Portugal announced new austerity measures to avoid a debt crisis, cutting welfare benefits and government hiring as well as selling assets and raising taxes on the well-off.
/ Source: The Associated Press

Portugal announced new austerity measures Monday to avoid a debt crisis, cutting welfare benefits and government hiring as well as selling assets and raising taxes on the well-off.

The goal: to avoid a financial crisis like the one engulfing Greece.

The announcement comes two days ahead of a bond issue in which Portugal will try to raise 750 million euros ($1.02 billion). Greece was able to tap bond markets last week after also announcing more deep cutbacks to shore up its finances.

The two countries' troubles have fueled a Europe-wide debt crisis that has undermined the euro and led the European Union to consider setting up a new European monetary fund to help support the euro.

Portugal aims to raise 6 billion euros ($8.2 billion) from privatizations, trim welfare benefits and slash other state expenditure in an effort to reduce the country's heavy debt load, Finance Minister Fernando Teixeira dos Santos said.

The measures are part of a four-year austerity plan devised to convince financial markets and other eurozone countries that Portugal has its finances in order.

The plan "rests, essentially, on a reduction in public spending," Teixeira dos Santos told a news conference.

Portugal's budget deficit is projected to have hit a record 9.3 percent of gross domestic product last year, prompting fears it could face similar problems to Greece where a budget crisis has brought violent demonstrations, rattled the European Union and undermined the 16-country euro currency, of which Portugal is a member.

Portugal's public debt is expected to climb to 85.4 percent of GDP this year, up from 76.6 per cent in 2009, and Teixeira dos Santos said he predicts it will peak at 90.1 percent of GDP in 2012 before falling back.
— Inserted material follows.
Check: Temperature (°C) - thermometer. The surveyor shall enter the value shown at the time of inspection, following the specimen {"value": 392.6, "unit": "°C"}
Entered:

Teixeira dos Santos said he expected the privatizations over the next four years to bring revenue equivalent to 3.6 percent of Portugal's gross domestic product.

The center-left Socialist government also wants to keep annual pay hikes for state employees below the rate of inflation up to 2013, cut welfare benefits and scrap some tax breaks.
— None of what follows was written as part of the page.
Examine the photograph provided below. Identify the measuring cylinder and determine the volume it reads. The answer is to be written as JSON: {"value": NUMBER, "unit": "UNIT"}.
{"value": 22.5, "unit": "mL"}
Teixeira dos Santos said he would create a new tax rate of 45 percent for people earning more than 150,000 euros ($205,000) a year and raise the ceiling on entitlements for tax breaks, but otherwise he ruled out tax increases.

"We are focussing on reducing spending and avoiding tax hikes," Teixeira dos Santos said.

Planned spending on new military equipment projected for the next four years will be cut by 40 percent, and a plan to build a high-speed rail link to Spain will be postponed for at least two years.

The minority government was consulting Monday with opposition parties over the plan, though it has not said whether the measures will be put to a vote in Parliament.

The government has included some of the the planned austerity measures, including a contested pay freeze for civil servants, in its 2010 state budget, which parliament is expected to approve on Friday. The budget was delayed by a general election last year.

State spending cuts will be across the board, Teixeira dos Santos said. About 75 percent of current expenditure goes on salaries and welfare policies.

He said that increasing pay by less than the inflation rate would cut the state's wage bill to 10 percent of GDP from just over 11 percent.

Staffing levels will be cut by allowing one new employee to be hired for every two that leave the civil service.

The government also wants to reduce outlays on welfare by 0.5 percent by 2013 by trimming benefits. Temporary measures introduced in recent years to ease the effects of the economic downturn, including financial help for companies hiring new workers, will be phased out.

The government is also expecting some relief from an improving economic growth rate which Teixeira dos Santos said is forecast to reach 1.7 percent in 2013.

The government estimates the economy contracted 2.7 percent last year. It predicts growth of 0.7 percent this year.